### WRITTEN EXERCISE
Can you repeat the data below from the line with "Which event on Wednesday" to the line with "12:00 to 13:15", including both of those lines?

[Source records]
• • • •
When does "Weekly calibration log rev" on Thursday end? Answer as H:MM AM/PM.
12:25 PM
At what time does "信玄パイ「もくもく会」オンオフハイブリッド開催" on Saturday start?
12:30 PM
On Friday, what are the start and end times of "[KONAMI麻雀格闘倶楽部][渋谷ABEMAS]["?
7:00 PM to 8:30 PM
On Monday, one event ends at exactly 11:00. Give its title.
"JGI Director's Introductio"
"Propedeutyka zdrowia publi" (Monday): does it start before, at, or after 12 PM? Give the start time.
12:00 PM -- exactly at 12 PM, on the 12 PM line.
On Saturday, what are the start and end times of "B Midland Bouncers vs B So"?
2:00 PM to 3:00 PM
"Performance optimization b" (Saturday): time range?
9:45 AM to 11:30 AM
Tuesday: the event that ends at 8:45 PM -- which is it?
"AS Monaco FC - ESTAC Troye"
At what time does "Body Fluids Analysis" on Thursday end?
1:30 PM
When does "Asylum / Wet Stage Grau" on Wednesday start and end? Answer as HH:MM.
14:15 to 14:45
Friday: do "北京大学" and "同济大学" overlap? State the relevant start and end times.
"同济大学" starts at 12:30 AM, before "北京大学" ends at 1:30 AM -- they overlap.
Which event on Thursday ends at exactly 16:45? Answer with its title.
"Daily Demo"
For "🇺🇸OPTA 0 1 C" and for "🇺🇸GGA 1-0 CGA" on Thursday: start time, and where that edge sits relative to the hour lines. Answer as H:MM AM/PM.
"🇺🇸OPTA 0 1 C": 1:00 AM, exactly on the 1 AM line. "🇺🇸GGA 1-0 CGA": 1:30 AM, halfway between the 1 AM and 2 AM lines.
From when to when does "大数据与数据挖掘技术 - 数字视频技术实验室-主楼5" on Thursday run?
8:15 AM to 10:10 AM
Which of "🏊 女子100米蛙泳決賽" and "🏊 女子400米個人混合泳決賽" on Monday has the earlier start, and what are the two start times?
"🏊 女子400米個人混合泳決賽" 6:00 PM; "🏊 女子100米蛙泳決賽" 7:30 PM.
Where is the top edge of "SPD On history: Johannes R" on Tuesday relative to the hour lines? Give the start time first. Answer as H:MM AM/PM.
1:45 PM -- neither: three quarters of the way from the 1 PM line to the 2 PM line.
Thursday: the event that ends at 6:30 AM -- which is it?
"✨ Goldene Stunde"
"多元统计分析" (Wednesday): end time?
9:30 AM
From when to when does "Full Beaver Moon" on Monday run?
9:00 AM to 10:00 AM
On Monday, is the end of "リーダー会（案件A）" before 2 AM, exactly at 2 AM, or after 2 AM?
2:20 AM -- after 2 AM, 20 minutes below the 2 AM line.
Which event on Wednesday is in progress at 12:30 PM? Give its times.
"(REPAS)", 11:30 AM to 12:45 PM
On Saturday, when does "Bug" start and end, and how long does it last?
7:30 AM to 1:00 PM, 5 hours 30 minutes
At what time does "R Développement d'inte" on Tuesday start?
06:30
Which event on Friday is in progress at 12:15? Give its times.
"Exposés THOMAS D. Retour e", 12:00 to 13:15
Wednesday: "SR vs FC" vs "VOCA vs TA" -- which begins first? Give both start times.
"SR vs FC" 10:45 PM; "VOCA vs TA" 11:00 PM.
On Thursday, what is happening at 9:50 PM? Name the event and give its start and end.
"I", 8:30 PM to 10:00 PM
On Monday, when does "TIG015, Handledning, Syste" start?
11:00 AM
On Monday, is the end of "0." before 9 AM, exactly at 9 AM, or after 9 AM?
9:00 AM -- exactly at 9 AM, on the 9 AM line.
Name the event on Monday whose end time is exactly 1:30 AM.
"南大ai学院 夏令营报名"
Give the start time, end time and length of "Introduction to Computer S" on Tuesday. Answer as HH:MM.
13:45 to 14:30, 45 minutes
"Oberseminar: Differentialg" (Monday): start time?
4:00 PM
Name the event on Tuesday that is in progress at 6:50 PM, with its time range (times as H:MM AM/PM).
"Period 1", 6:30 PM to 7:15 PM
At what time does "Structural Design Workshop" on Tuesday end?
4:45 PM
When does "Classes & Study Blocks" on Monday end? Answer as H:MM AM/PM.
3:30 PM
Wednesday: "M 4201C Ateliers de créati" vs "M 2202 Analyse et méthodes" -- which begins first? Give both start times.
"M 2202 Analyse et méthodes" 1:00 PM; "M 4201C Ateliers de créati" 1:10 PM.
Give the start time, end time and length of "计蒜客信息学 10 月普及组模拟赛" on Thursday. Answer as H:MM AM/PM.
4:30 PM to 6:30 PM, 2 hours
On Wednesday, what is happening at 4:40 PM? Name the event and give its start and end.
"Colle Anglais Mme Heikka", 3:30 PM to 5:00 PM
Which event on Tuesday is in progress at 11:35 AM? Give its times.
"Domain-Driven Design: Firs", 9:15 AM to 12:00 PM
• • • •
### SOLUTION TO THIS EXERCISE
Which event on Wednesday is in progress at 12:30 PM? Give its times.
"(REPAS)", 11:30 AM to 12:45 PM
On Saturday, when does "Bug" start and end, and how long does it last?
7:30 AM to 1:00 PM, 5 hours 30 minutes
At what time does "R Développement d'inte" on Tuesday start?
06:30
Which event on Friday is in progress at 12:15? Give its times.
"Exposés THOMAS D. Retour e", 12:00 to 13:15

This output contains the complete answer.